Sagicor now Jamaica's 2nd Most Profitable Listed Company

Sagicor now Jamaica's 2nd Most Profitable Listed Company

Jamaica Observer April 17, 2019

Via Jamaica Observer

In a media briefing on Monday, President and CEO Chris Zacca announced that Sagicor Group Jamaica had become the Jamaica Stock Exchange's second most profitable listed company, with increased profits of $14.23 billion on total revenue of $70.66 billion, or 18 per cent above the $12.07 billion net profit recorded in 2017, moving it up from third and continuing its long run of increasing annual profitability.

This was despite an $875 million impairment provision against their investment in Government of Barbados bonds, and the general cost of implementing the new forward looking Expected Credit Losses (ECL) methodology following the adoption of the new IFRS 9 accounting standard in their 2018 calendar year.

Stockholder's equity had increased by nine per cent to $74.34 billion, after the distribution of $1.20 in dividends per share in 2018, and an interim dividend of 79 cents per share will be paid on May 9, up from 66 cents per share last year.

Earnings per share increased by 17 per cent to $3.65, giving a very healthy return on equity of 20 per cent. Total group assets at December 2018 were $394 billion, up from $352 billion.

Zacca re-introduced his management team, and observed that in their core business, Sagicor Life, they remained the market leaders in individual life insurance (around 65 per cent), group health (around 68 per cent), group life insurance (over 50 per cent), and pension fund management (over 30 per cent), and were actually continuing to grow market share, resulting in a combined $9 billion in net profits.

He emphasised that Sagicor Bank had also had a very good year, with a 60 per cent increase in profits to $2.85 billion for 2018, all on a 14 per cent increase in revenues to $12.4 billion, with no increase in fees, driven instead by double-digit growth in loans and credit cards, and the introduction of two new products aimed at improving financial inclusion — namely SWYPE (a mobile point of sale that fits in a pocket) and MYCASH (a prepaid card partnering with Digicel using internationally accepted mastercard).

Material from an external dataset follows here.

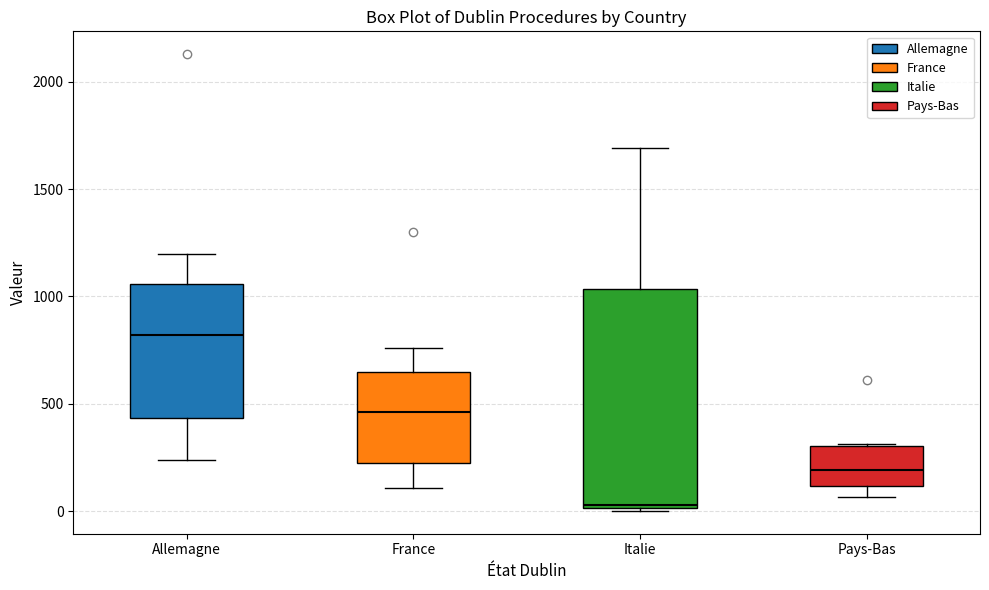

Which box's median line is the highest?

Allemagne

Zacca advised the bank also has two more products in this space awaiting central bank approval. Sagicor Bank CEO Chorvelle Johnson described her strategy as listening, focusing on clients “pain points” and training team members to address these areas.

Zacca noted the bank had seen sharply increased customer satisfaction scores. They were also in the process of reviewing their fees, which would be announced shortly.

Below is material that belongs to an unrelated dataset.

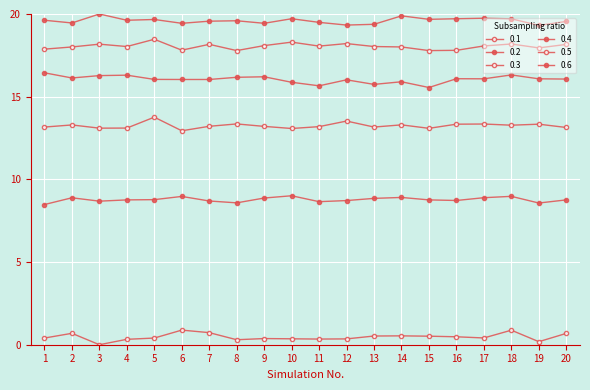

What is the difference between the maximum and minimum values in the 0.2 series?

0.5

Zacca noted that Sagicor Investments, led by Kevin Donaldson, recently completed one of the largest local bond transactions for utility company JPS, a debt financing of US$180 million, with strong support from Sagicor Bank, which led the raising of US$66 million in syndicated loans.

Their asset management business had grown from $89 billion to $140 billion under management, and they were in the process of expanding their regional asset management and investment banking business.

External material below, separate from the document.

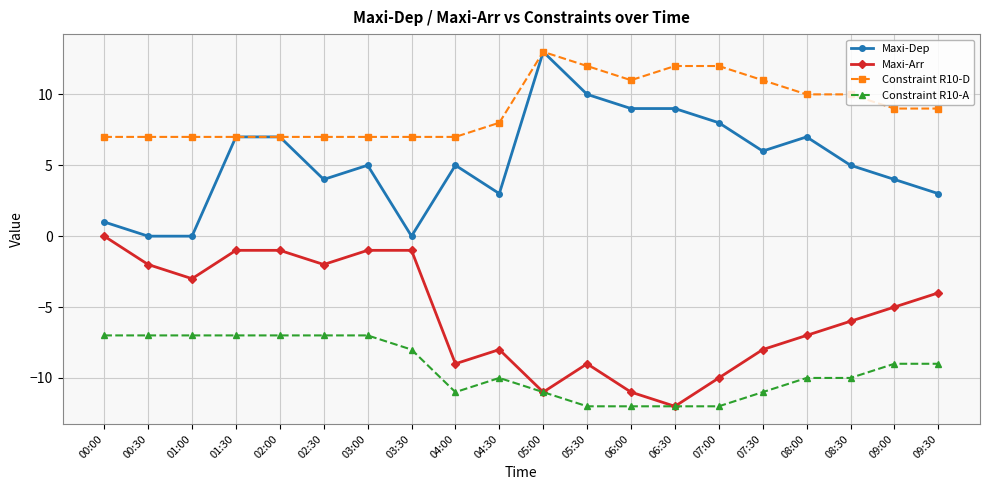

Rank the series by their average value, from highest to lowest.

Constraint R10-D, Maxi-Dep, Maxi-Arr, Constraint R10-A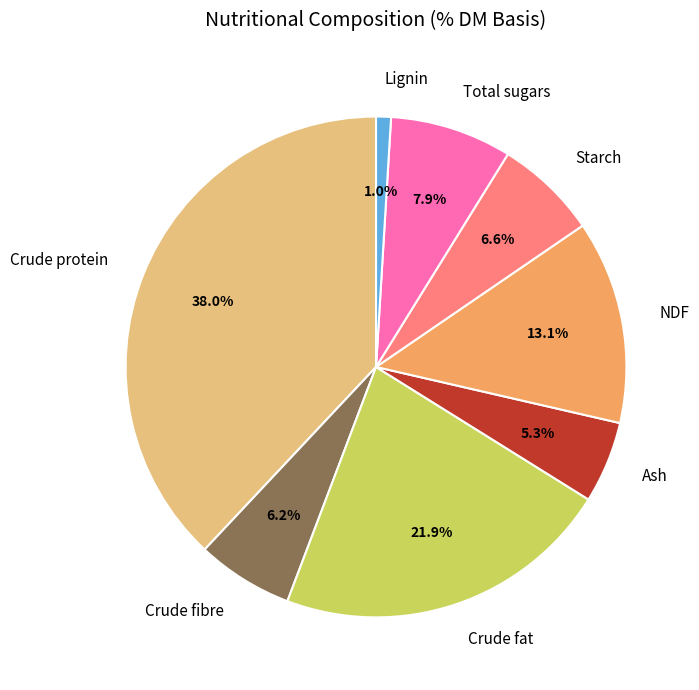

How many segments does this pie chart have?

8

They had an asset management business in Cayman, and were in the process of applying for an investment banking licence there, and were already doing investment banking deals across the region in Barbados, Trinidad and St Lucia.

They would soon be launching an infrastructure fund, and were involved in several real estate developments that were being started or coming to fruition.

Importantly, and a reason for the delay in their financial statements, Executive Vice-President Finance and Group CFO Ivan Carter noted that they had reclassified their 15 per cent holding in Playa Hotels to an “associate” company from June 2nd, from a “portfolio” investment, reflecting their “significant influence”, meaning that they would “pick up” the corresponding portion of their net profits.

This influence reflects the fact that in addition to Sagicor having two board directors on Playa, Zacca is a member of their audit committee, and Richard Byles is a member of their “capital allocation” committee, which reviews all significant new investments.

Playa is expanding with a new 750 room hotel in the Dominican Republic, and has recently converted two of its hotels to the Hilton Brand. Zacca noted that Playa had four main shareholders, the largest being a hedge fund, with Sagicor as the second largest, ahead of Hyatt, whose brands include Hilton. The stock is thinly traded on Nasdaq, and therefore volatile, and in his view this better reflects their strategic investment role.

The group also took control of the X Fund from October 1st, and now accounts for it as a subsidiary rather than as an associate, reflecting their effective control despite only owning 31 per cent. As a result, they recognised a one-off gain of $1.52 billion, of which $1.29 billion relate to stockholders.

Effective December 1st, they also acquired a 51 per cent stake in a micro – financing business, Travel Cash.

In response to a question on the deal with Scotia Insurance, he noted that the Scotia Life partnership was at the level of their parent company, and would be part of the overall deal to list Sagicor Financial Corporation on the Toronto Stock Exchange which was still subject to shareholder approval.